COSA SI RICHIEDE:
[a] Ricopi fedelmente il passo del testo sul manifesto affisso a Milano da «Ha aspettato un» a «oppure al Paese.».
[b] Prosegua il testo sul manifesto affisso a Milano dal punto in cui si interrompe.

TESTO DI PARTENZA:
□ □ □ □ □

Ha aspettato un giorno, poi due, poi tre. Ha sperato fino all’ultimo che, dopo la dissociazione di questo o quell’esponente della maggioranza di governo, «l’ignobile provocazione del manifesto affisso nei giorni scorsi a Milano» (parole del Quirinale) venisse finalmente stigmatizzata dallo stesso presidente del Consiglio. Alla fine, quando ha avuto chiaro che questo non sarebbe accaduto, la decisione: e stavolta non una nota di critica per i toni e i modi, non un generico invito alla moderazione e nemmeno un messaggio alle Camere oppure al Paese.
Piuttosto, il passo più istituzionale possibile, un’iniziativa che coinvolgerà e rappresenterà tutte le istituzioni: comprese quelle che mai avrebbero voluto che il prossimo Giorno della Memoria (9 maggio) venisse dedicato alle vittime del terrorismo, magistrati in testa a tutti.

□ □ □ □ □

DATI DA ESAMINARE:
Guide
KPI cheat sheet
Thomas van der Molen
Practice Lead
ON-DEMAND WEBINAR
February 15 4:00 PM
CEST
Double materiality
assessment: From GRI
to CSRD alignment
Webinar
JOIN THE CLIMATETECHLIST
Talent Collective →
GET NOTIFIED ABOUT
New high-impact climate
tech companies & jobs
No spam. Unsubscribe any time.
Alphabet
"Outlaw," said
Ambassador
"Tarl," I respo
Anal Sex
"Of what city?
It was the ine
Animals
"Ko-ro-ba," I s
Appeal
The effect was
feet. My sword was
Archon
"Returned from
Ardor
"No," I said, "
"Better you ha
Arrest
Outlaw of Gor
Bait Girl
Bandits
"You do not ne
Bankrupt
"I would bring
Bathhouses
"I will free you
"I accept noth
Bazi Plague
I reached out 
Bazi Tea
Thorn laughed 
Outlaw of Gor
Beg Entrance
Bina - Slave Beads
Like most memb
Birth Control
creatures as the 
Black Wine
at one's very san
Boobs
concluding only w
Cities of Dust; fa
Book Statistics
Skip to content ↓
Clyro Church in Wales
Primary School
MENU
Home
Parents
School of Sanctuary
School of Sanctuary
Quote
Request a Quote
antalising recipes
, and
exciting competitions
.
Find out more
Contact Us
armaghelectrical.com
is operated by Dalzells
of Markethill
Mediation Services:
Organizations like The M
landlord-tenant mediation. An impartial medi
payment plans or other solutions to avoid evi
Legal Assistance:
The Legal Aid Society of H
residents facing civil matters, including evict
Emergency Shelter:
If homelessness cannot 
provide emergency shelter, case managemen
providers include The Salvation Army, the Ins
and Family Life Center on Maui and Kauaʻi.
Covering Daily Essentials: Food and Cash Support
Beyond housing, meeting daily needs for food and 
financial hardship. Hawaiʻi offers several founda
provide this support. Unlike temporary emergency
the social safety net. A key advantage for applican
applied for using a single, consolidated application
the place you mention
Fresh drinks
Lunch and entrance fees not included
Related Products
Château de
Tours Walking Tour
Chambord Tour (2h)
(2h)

□ □ □ □ □

LE SUE RISPOSTE:
[a]
Ha aspettato un giorno, poi due, poi tre. Ha sperato fino all’ultimo che, dopo la dissociazione di questo o quell’esponente della maggioranza di governo, «l’ignobile provocazione del manifesto affisso nei giorni scorsi a Milano» (parole del Quirinale) venisse finalmente stigmatizzata dallo stesso presidente del Consiglio. Alla fine, quando ha avuto chiaro che questo non sarebbe accaduto, la decisione: e stavolta non una nota di critica per i toni e i modi, non un generico invito alla moderazione e nemmeno un messaggio alle Camere oppure al Paese.

[b]
Attesa da molti e temuta da altrettanti, ecco – dunque – la mossa del Quirinale. Che il Capo dello Stato intervenisse di fronte all’ormai incontrollabile escalation polemica in materia di giustizia era inevitabile: più difficile – piuttosto – era scegliere modi e toni capaci di evitare che a scontro si aggiungesse scontro, con tutto quel che avrebbe potuto seguirne. Di qui la decisione di non scegliere la via dell’ennesimo richiamo esplicitamente diretto al capo del governo, a vantaggio di un’iniziativa dal profilo inequivocabilmente istituzionale: il Giorno della Memoria – celebrazione voluta tre anni fa proprio da Giorgio Napolitano – ricorderà i magistrati assassinati dal terrorismo. Già, proprio quei magistrati definiti brigatisti nell’«ignobile manifesto» milanese e pesantemente attaccati come «eversori» dallo stesso presidente del Consiglio (che non ha avuto remore nel parlare addirittura di «brigatismo giudiziario»).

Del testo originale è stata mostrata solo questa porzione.